• Exercise brief
Copy word for word the part of the text on processor performance data that runs from "Alternatively, the processor" to "processor elements 306.".

• Provided text
*** Begin section ***

Alternatively, the processor elements 306(1-3) can discard the
performance data value that is the farthest from the other two, and
then average the two remaining performance data values (e.g., for a
system with triple modular redundancy), or any other form of a
deterministic algorithm can be implemented.
[0035] Alternatively, each processor element 306(1-3) can replicate
the performance measurements from the other processor elements 306.
For example, prior to the logical synchronization unit 304 exchange
of data, processor element 306(1) will have value A, processor
element 306(2) will have value B, and processor element 306(3) will
have value C. After the data exchange, each processor element
306(1-3) will have all three values A, B, and C which are
replicated as if each processor element generated the performance
data three times rather than just the one time.
[0036] In an implementation, the time duration of a processor event
can be determined by obtaining a first time from a clock 314 of the
respective processor element 306 at the beginning of a processor
event, and subtracting the first time from an accumulator 318 of
the processor element 306. A second time can be obtained from the
clock 314 after the processor event has been executed by the
processor element. The second time is then added to the accumulator
318 such that a time difference between the first time and the
second time is the time duration of the processor event. The time
duration is maintained in the accumulator 318 as the performance
data.
[0037] For multiple performance data requests, alternate
embodiments of performance data access can be implemented if it is
not practicable to conform each individual performance data
measurement of the processor elements 306(1-3). For example, the
processor time required to accomplish each individual exchange and
conforming operation may not be available within the implementation
constraints of a redundant processor system.
[0038] In another embodiment of performance data access, the
performance data is accumulated, or aggregated, in the accumulators
318 for the respective processor elements 306(1-3). For example,
time durations for multiple executions of a repeated processor
event can be stored and updated as the performance data in the
accumulators 318 of each respective processor element 306(1-3). A
procedure may be executed as a processor event multiple times by
each of the processor elements 306(1-3). For a procedure that is
executed ten-thousand times, and which takes on average 3
microseconds to execute, the accumulated time duration would be
approximately 30 milliseconds. An accumulator 318 for processor
element 306(1) can have stored performance data of 31.5
milliseconds, an accumulator 318 for processor element 306(2) can
have stored performance data of 32.3 milliseconds, and an
accumulator 318 for processor element 306(3) can have stored
performance data of 29.7 milliseconds.
[0039] When the performance data for each of the processor elements
306(1-3) is requested by the performance monitoring logic 312, the
logical synchronization unit 304 exchanges the data and an average
(or other conforming operation) of the performance data for each
processor element 306(1-3) is synchronized. In this example, an
average 3.15 microseconds for processor element 306(1), an average
3.23 microseconds for processor element 306(2), and an average 2.97
microseconds for processor element 306(3) can be averaged, or
conformed, to approximately 3.12 microseconds to execute the
procedure each time. The approximate 3.12 microseconds is then
returned to the performance monitoring logic 312 as the
synchronized performance data.

*** End section ***

• Excerpted records
*** Begin section ***

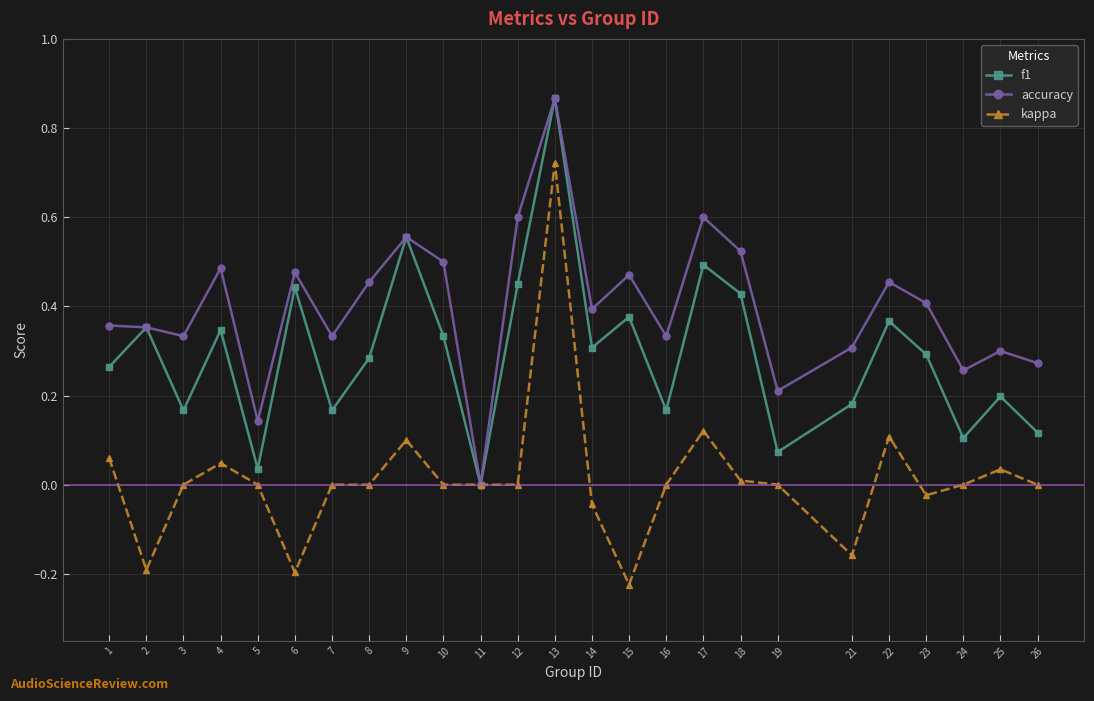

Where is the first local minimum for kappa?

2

*** End section ***
*** Begin section ***

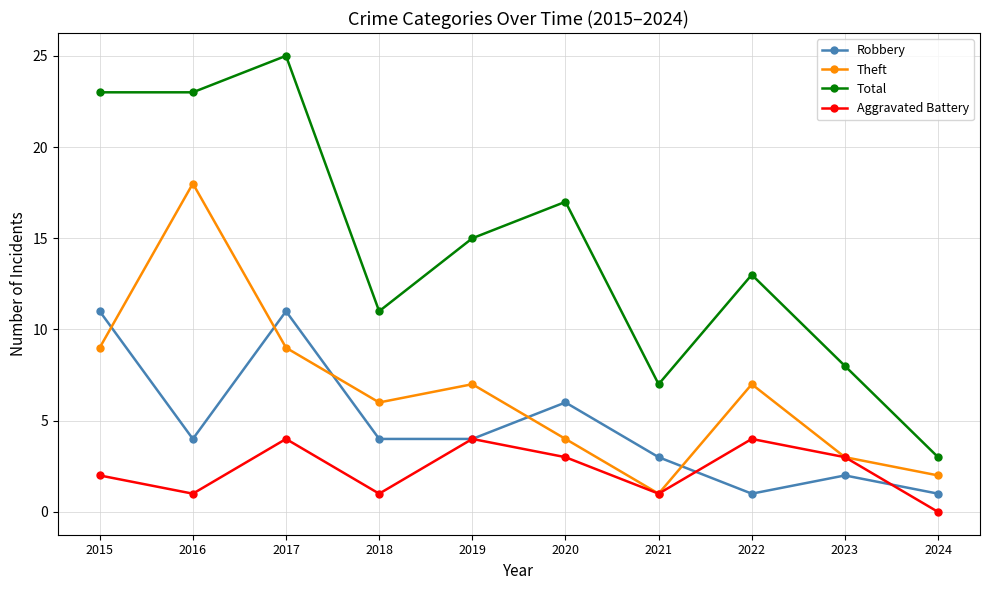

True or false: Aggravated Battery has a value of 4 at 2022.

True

*** End section ***

• Completed exercise
Alternatively, the processor elements 306(1-3) can discard the
performance data value that is the farthest from the other two, and
then average the two remaining performance data values (e.g., for a
system with triple modular redundancy), or any other form of a
deterministic algorithm can be implemented.
[0035] Alternatively, each processor element 306(1-3) can replicate
the performance measurements from the other processor elements 306.